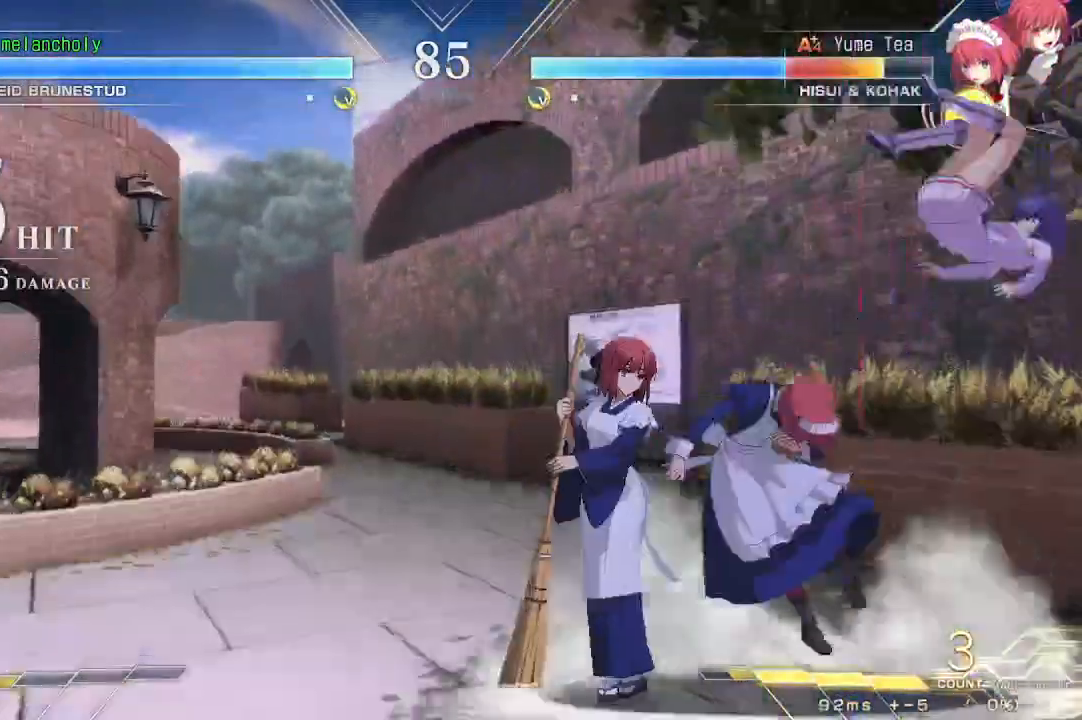
{"buttons": ["R2"], "events": [[267, "DPAD_UP", "down"], [300, "DPAD_LEFT", "down"], [400, "R2", "down"], [417, "DPAD_LEFT", "up"], [433, "DPAD_UP", "up"]]}
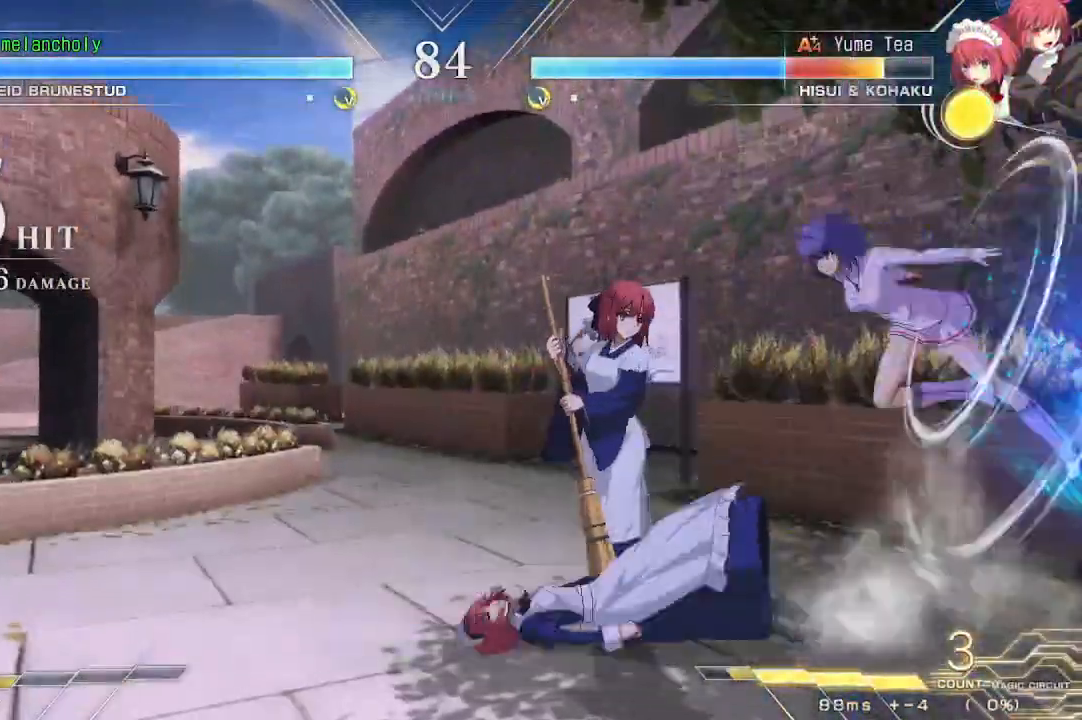
{"buttons": [], "events": [[17, "R2", "up"], [250, "DPAD_UP", "down"], [417, "DPAD_UP", "up"]]}
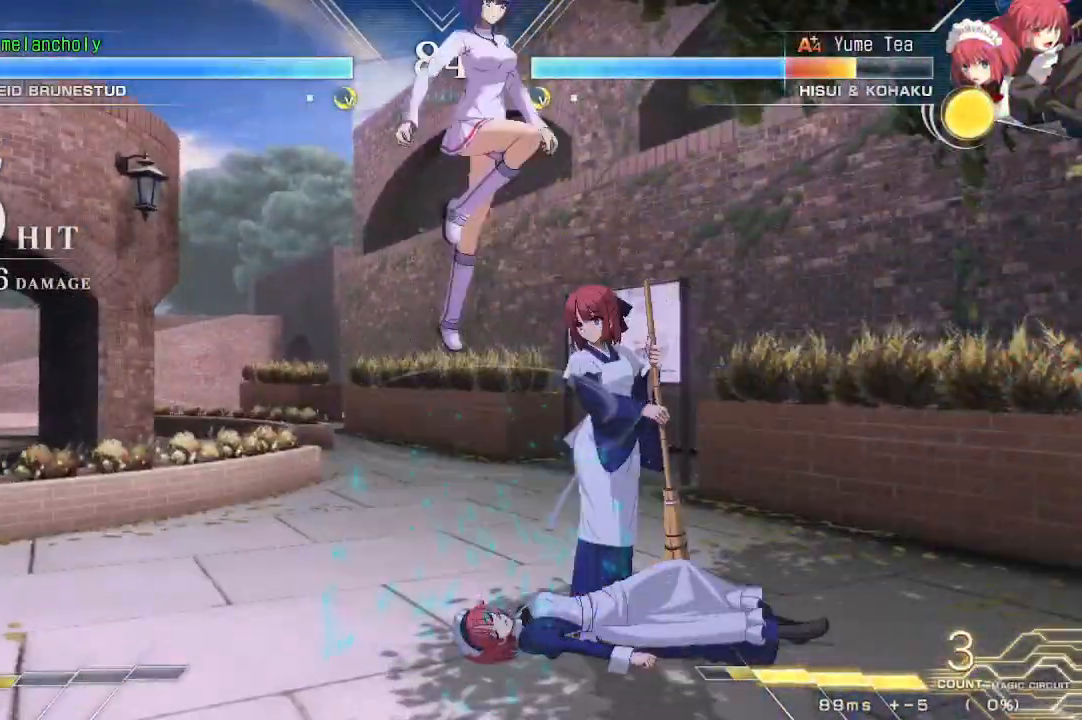
{"buttons": ["TRIANGLE", "DPAD_DOWN"], "events": [[100, "DPAD_RIGHT", "down"], [217, "DPAD_RIGHT", "up"], [250, "SQUARE", "down"], [383, "SQUARE", "up"], [450, "DPAD_DOWN", "down"], [500, "TRIANGLE", "down"]]}
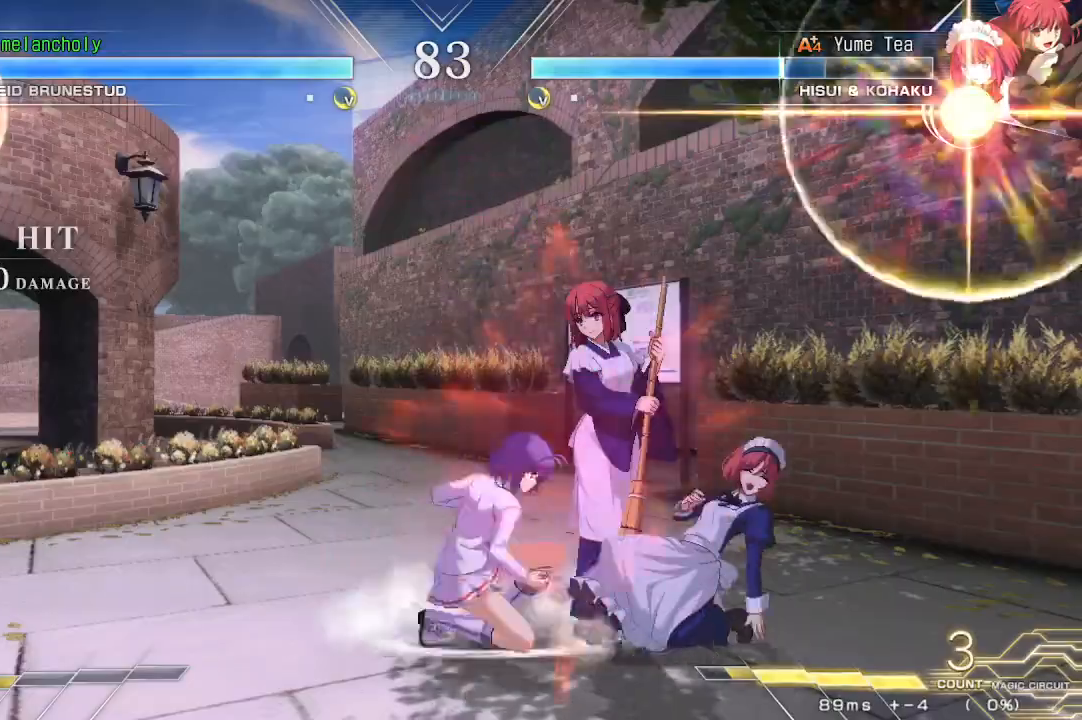
{"buttons": [], "events": [[100, "TRIANGLE", "up"], [133, "R1", "down"], [250, "R1", "up"], [317, "DPAD_RIGHT", "down"], [350, "DPAD_DOWN", "up"], [433, "TRIANGLE", "down"], [467, "DPAD_RIGHT", "up"], [500, "TRIANGLE", "up"]]}
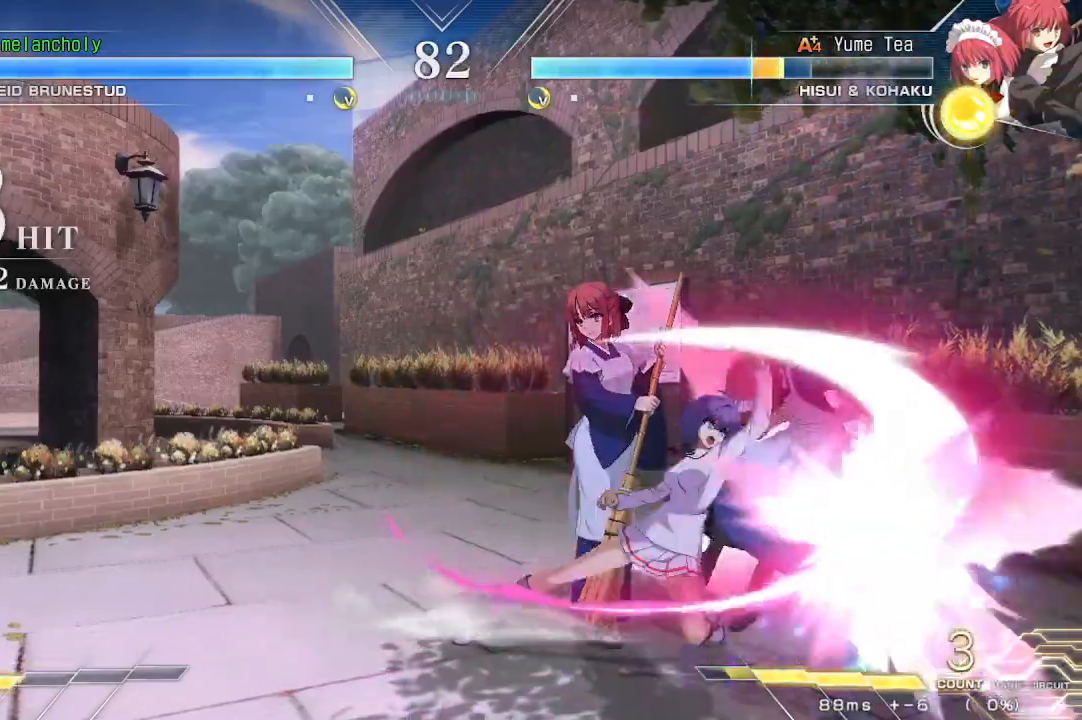
{"buttons": ["TRIANGLE"], "events": [[117, "TRIANGLE", "down"], [183, "TRIANGLE", "up"], [500, "TRIANGLE", "down"]]}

= = = = =

Problem requirements ::
Write out the material above without changing a word, and skip any picture.

Completed exercise ::
{"buttons": ["R2"], "events": [[267, "DPAD_UP", "down"], [300, "DPAD_LEFT", "down"], [400, "R2", "down"], [417, "DPAD_LEFT", "up"], [433, "DPAD_UP", "up"]]}
{"buttons": [], "events": [[17, "R2", "up"], [250, "DPAD_UP", "down"], [417, "DPAD_UP", "up"]]}
{"buttons": ["TRIANGLE", "DPAD_DOWN"], "events": [[100, "DPAD_RIGHT", "down"], [217, "DPAD_RIGHT", "up"], [250, "SQUARE", "down"], [383, "SQUARE", "up"], [450, "DPAD_DOWN", "down"], [500, "TRIANGLE", "down"]]}
{"buttons": [], "events": [[100, "TRIANGLE", "up"], [133, "R1", "down"], [250, "R1", "up"], [317, "DPAD_RIGHT", "down"], [350, "DPAD_DOWN", "up"], [433, "TRIANGLE", "down"], [467, "DPAD_RIGHT", "up"], [500, "TRIANGLE", "up"]]}
{"buttons": ["TRIANGLE"], "events": [[117, "TRIANGLE", "down"], [183, "TRIANGLE", "up"], [500, "TRIANGLE", "down"]]}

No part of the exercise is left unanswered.